Acta ortop. bras. vol.22 no.2 São Paulo  2014 

Original Articles

Influence of exercises on patellar height in women with patellofemoral pain syndrome

Lilian Ramiro Felicio 1  

Ana Claudia Spechoto Camargo 2  

Augusto do Prado Baffa 2  

Débora Bevilaqua-Grossi 2  

1Centro Universitário Augusto Motta, Rio de Janeiro, RJ, Brazil

2Faculdade de Medicina de Ribeirão Preto, Universidade de São Paulo, Ribeirão Preto, SP, Brazil



To evaluate the patellar height of volunteers with and without patellofemoral pain syndrome (PPS) during maximal voluntary isometric contraction (MVIC) in open kinetic chain (OKC) and closed kinetic chain (CKC) exercises.


Twenty healthy women, and nineteen women with patellofemoral pain syndrome were evaluated and subjected to nuclear magnetic resonance imaging during rest and MVIC in OKC and CKC at 15°, 30°, and 45° knee flexion. The patellar height was assessed by the K-Pacs program,using the Insall-Salvati index. For each exercise and knee position, patellar height was measured three times and the procedure was repeated after seven days.

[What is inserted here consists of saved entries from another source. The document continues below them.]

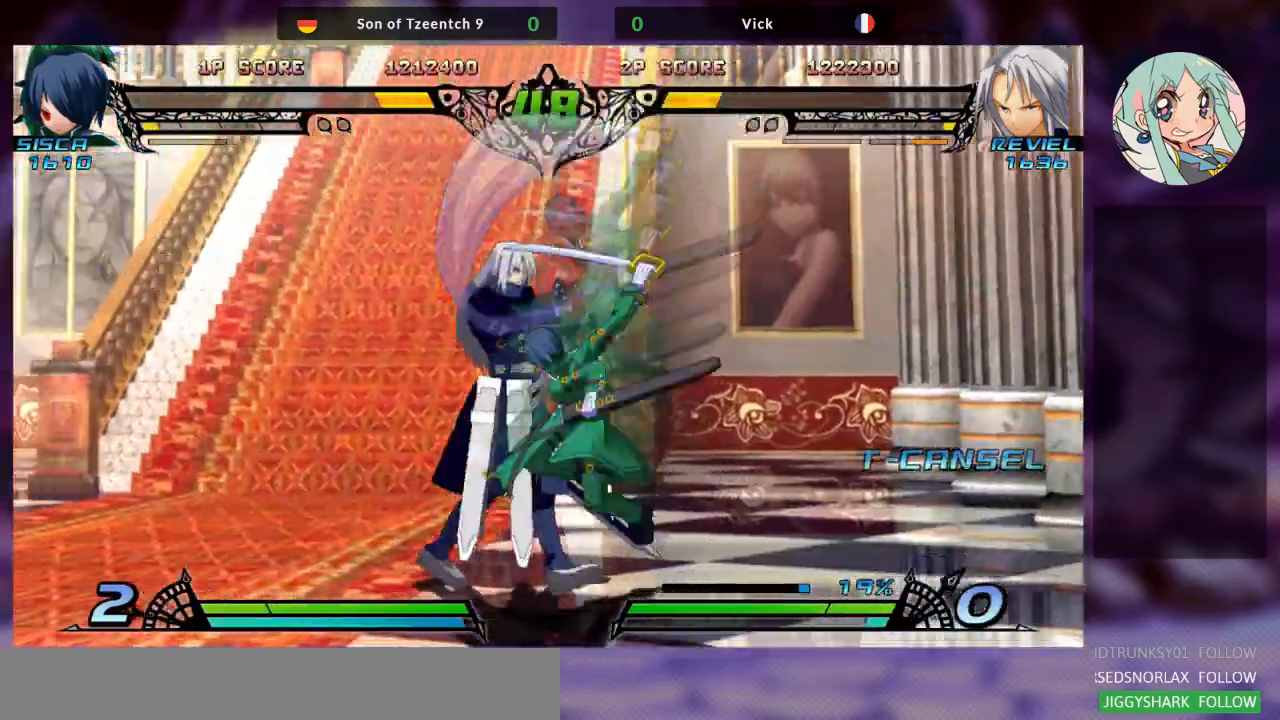
{"dt_ms": 500, "buttons": ["TRIANGLE"], "left_stick": "down-left", "events": [[133, "SQUARE", "up"], [167, "TRIANGLE", "down"], [167, "left_stick", "down-left"], [233, "SQUARE", "down"], [233, "TRIANGLE", "up"], [400, "SQUARE", "up"], [433, "TRIANGLE", "down"]]}
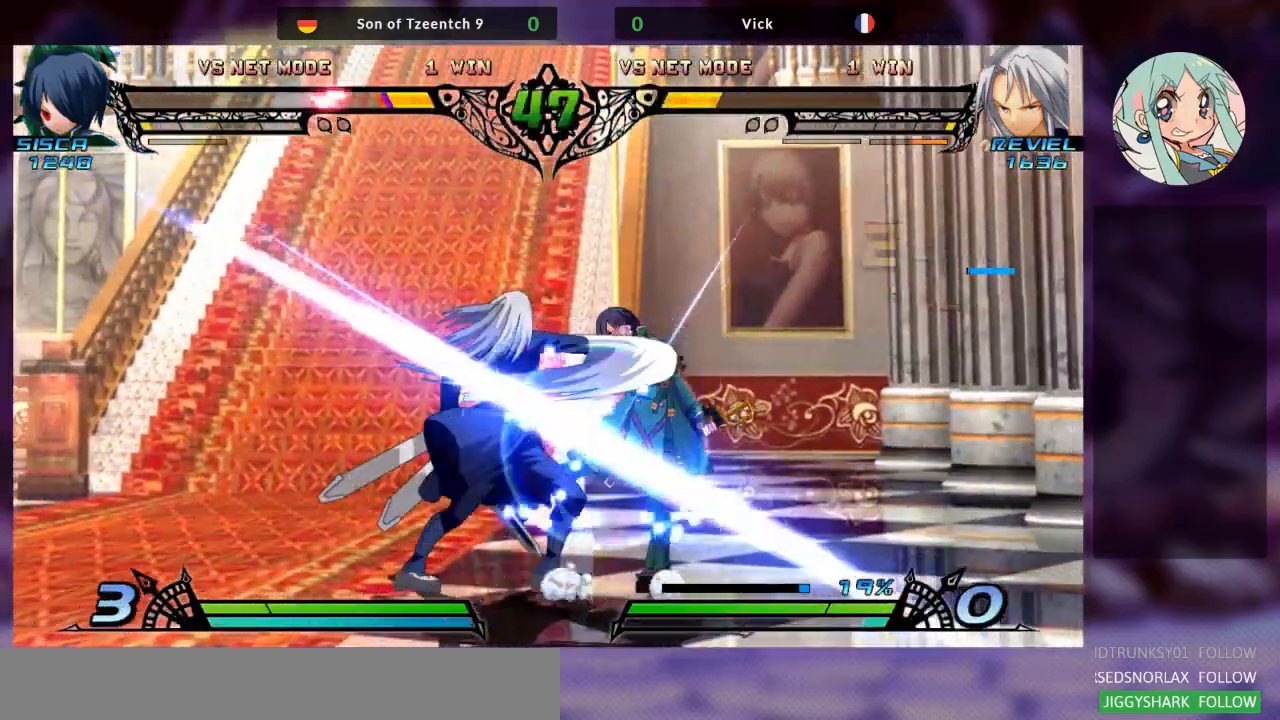
{"dt_ms": 500, "buttons": ["R1", "R2"], "left_stick": "center", "events": [[67, "TRIANGLE", "up"], [133, "R1", "down"], [233, "left_stick", "center"], [267, "R1", "up"], [433, "R2", "down"], [500, "R1", "down"]]}
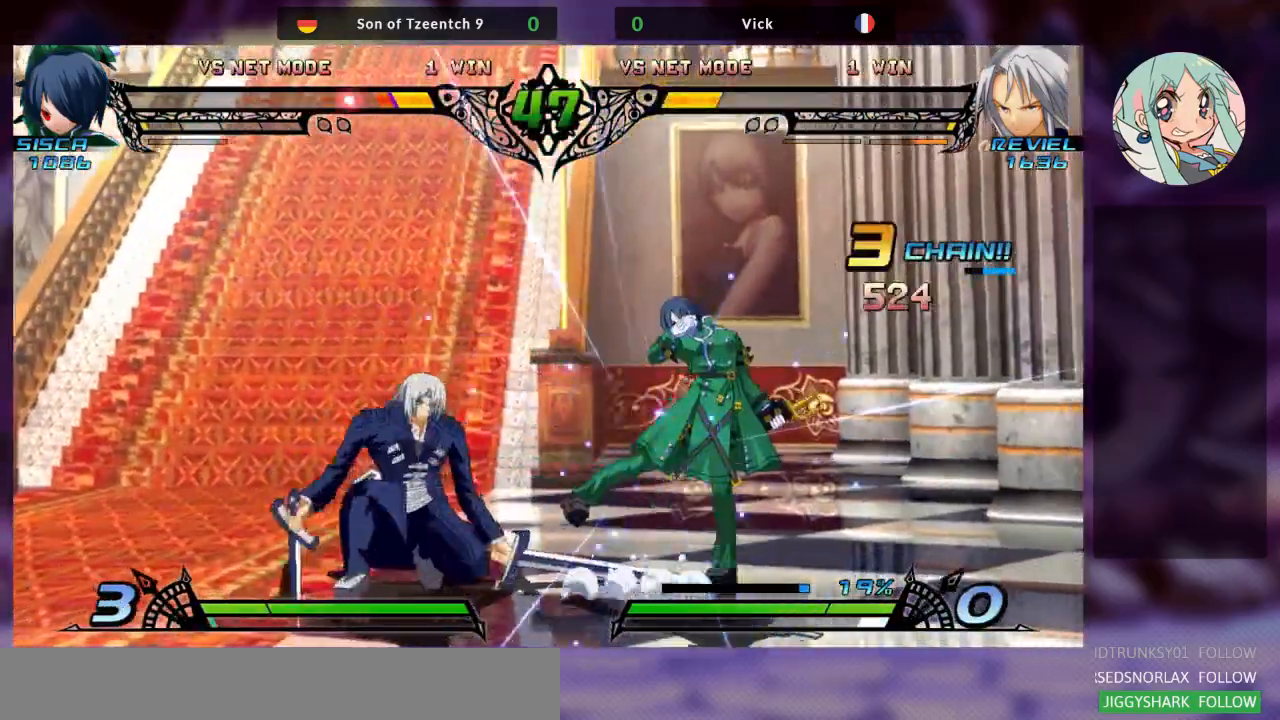
{"dt_ms": 500, "buttons": ["R1", "R2"], "left_stick": "right", "events": [[100, "R1", "up"], [167, "R2", "up"], [300, "left_stick", "left"], [367, "left_stick", "down"], [467, "R1", "down"], [467, "R2", "down"], [467, "left_stick", "right"]]}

These data did not confirm our hypothesis that OKC exercises promote increased patellar height.


Patellar height is not associated with PPS and suggests that CKC exercises lead an increased patellar height during knee position at 15º and 45º flexion for the PPS group. Level of Evidence II, Comparative Prospective.

Key words: Patellofemoral pain syndrome; Isometric contraction; Patella


Patellar high is a condition frequently observed in individuals with knee malfunctions, such as the patellofemoral dysfunction (PFD), a possible correlation with its development may be observed.1 , 2

Athletes can often present patellar high, particularly those who feel pain as a result of a specific knee dysfunction.2 These individuals show patellofemoral pain syndrome (PPS) as a major condition affecting the knee.3 , 4

The increase of patella height is related to an abnormal patellofemoral joint contact that leads to increased patellofemoral compressive forces, compared with lower patella and normal patellar height.5Furthermore, it is known that the patellar high is associated with a reduction of the contact area of ​the joint, possibly also contributing to increased articular stress.6

Understanding patellofemoral kinematics of individuals with PFD in open kinetic chain (OKC) and closed kinetic chain (CKC) exercises in all plans, including the sagittal plan, is of great importance, since these exercises are part of the athletes' sports training, as well as PPS conservative treatment, being effective in reducing symptoms.7 , 8

Some studies that studied, through magnetic resonance imaging of the frontal and sagittal plans, patellofemoral kinematics of individuals with PPS concluded that activity in early knee flexion, especially in OKC, can lead to an increase in lateral patellar displacement,8and that lateral patellar displacement and tilt are higher in maximum voluntary isometric contraction (MVIC) in OKC when compared to CKC. However, it is not established which is the influence of OKC and CKC exercises in patellar height in individuals with PPS.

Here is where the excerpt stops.